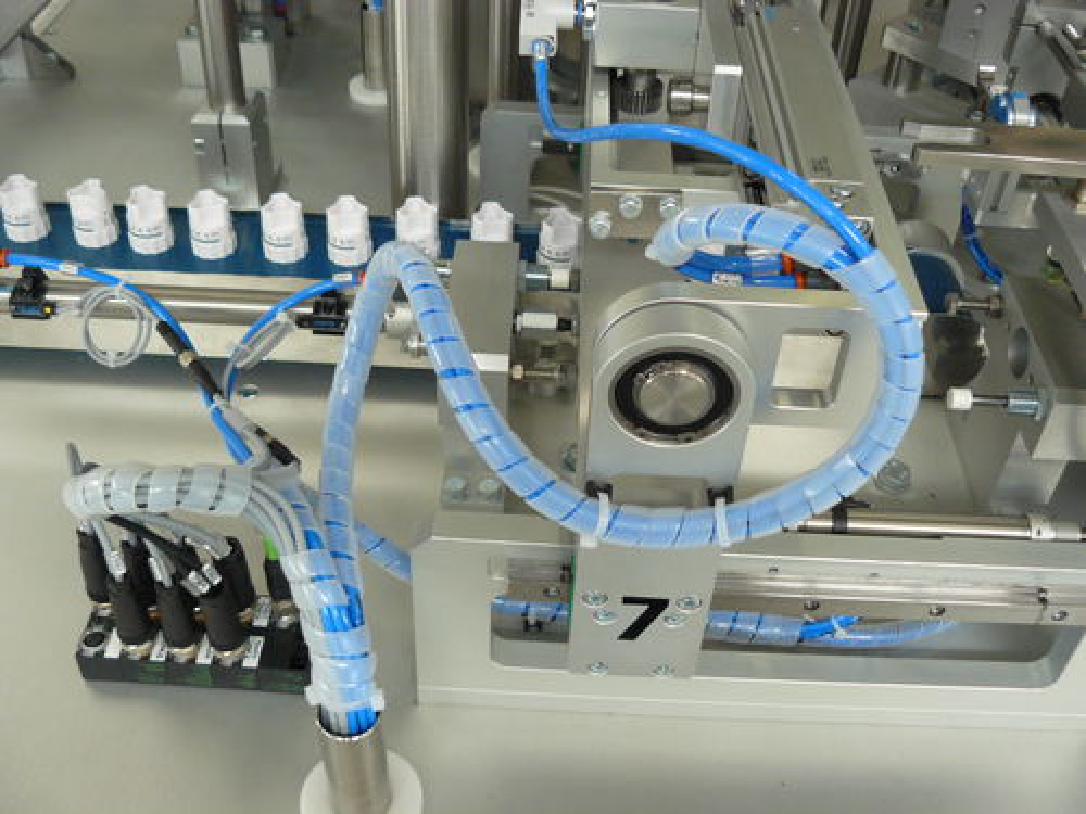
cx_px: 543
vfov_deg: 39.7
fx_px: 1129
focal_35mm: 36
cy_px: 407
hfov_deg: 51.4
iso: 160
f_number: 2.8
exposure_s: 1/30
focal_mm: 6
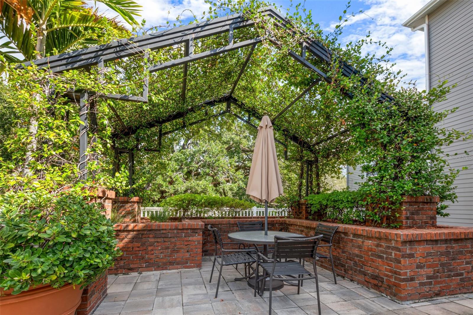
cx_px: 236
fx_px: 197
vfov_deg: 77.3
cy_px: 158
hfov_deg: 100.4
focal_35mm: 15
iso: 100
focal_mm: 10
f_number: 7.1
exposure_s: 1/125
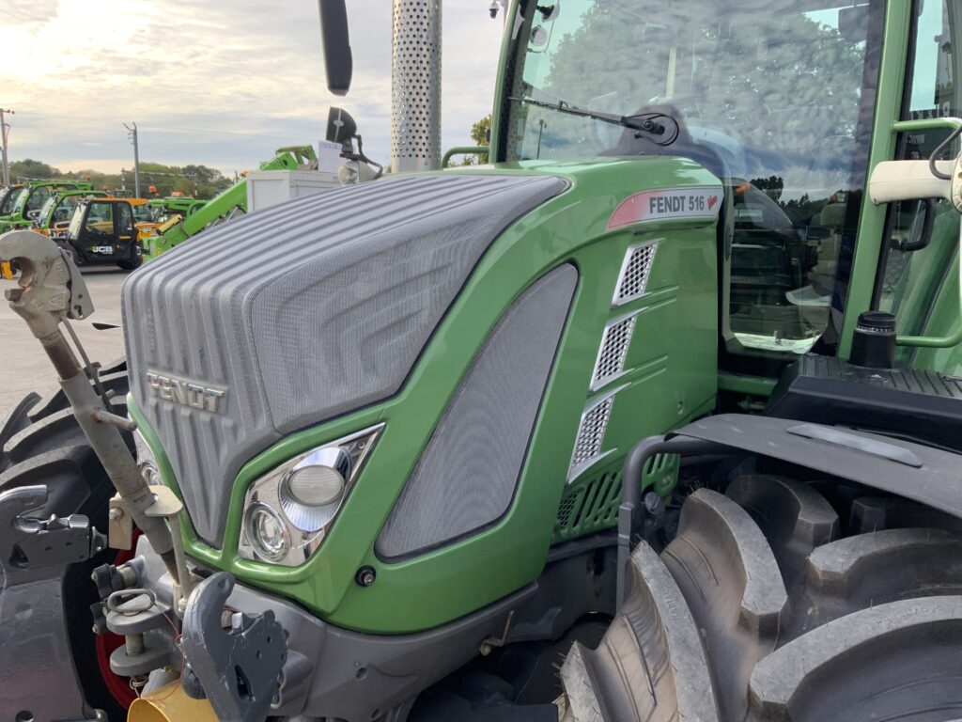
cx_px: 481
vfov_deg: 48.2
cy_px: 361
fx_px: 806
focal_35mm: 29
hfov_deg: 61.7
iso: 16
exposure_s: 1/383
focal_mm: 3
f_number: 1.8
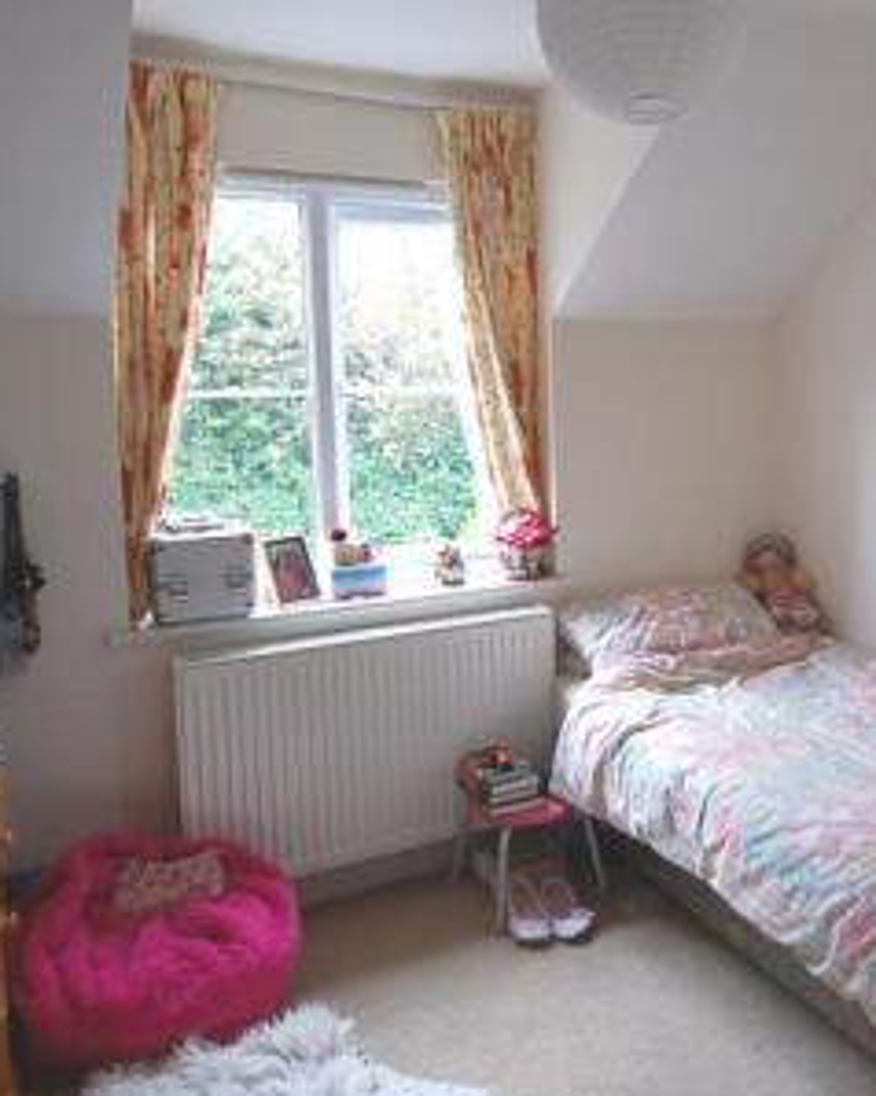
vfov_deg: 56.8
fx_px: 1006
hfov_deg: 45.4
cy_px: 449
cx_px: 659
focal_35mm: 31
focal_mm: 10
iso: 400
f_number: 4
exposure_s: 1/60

* * *

**HOW TO COMPLETE THIS TASK**
Transcribe every entry word for word, but skip the pictures.

**TASK OUTPUT**
cx_px: 543
vfov_deg: 39.7
fx_px: 1129
focal_35mm: 36
cy_px: 407
hfov_deg: 51.4
iso: 160
f_number: 2.8
exposure_s: 1/30
focal_mm: 6
cx_px: 236
fx_px: 197
vfov_deg: 77.3
cy_px: 158
hfov_deg: 100.4
focal_35mm: 15
iso: 100
focal_mm: 10
f_number: 7.1
exposure_s: 1/125
cx_px: 481
vfov_deg: 48.2
cy_px: 361
fx_px: 806
focal_35mm: 29
hfov_deg: 61.7
iso: 16
exposure_s: 1/383
focal_mm: 3
f_number: 1.8
vfov_deg: 56.8
fx_px: 1006
hfov_deg: 45.4
cy_px: 449
cx_px: 659
focal_35mm: 31
focal_mm: 10
iso: 400
f_number: 4
exposure_s: 1/60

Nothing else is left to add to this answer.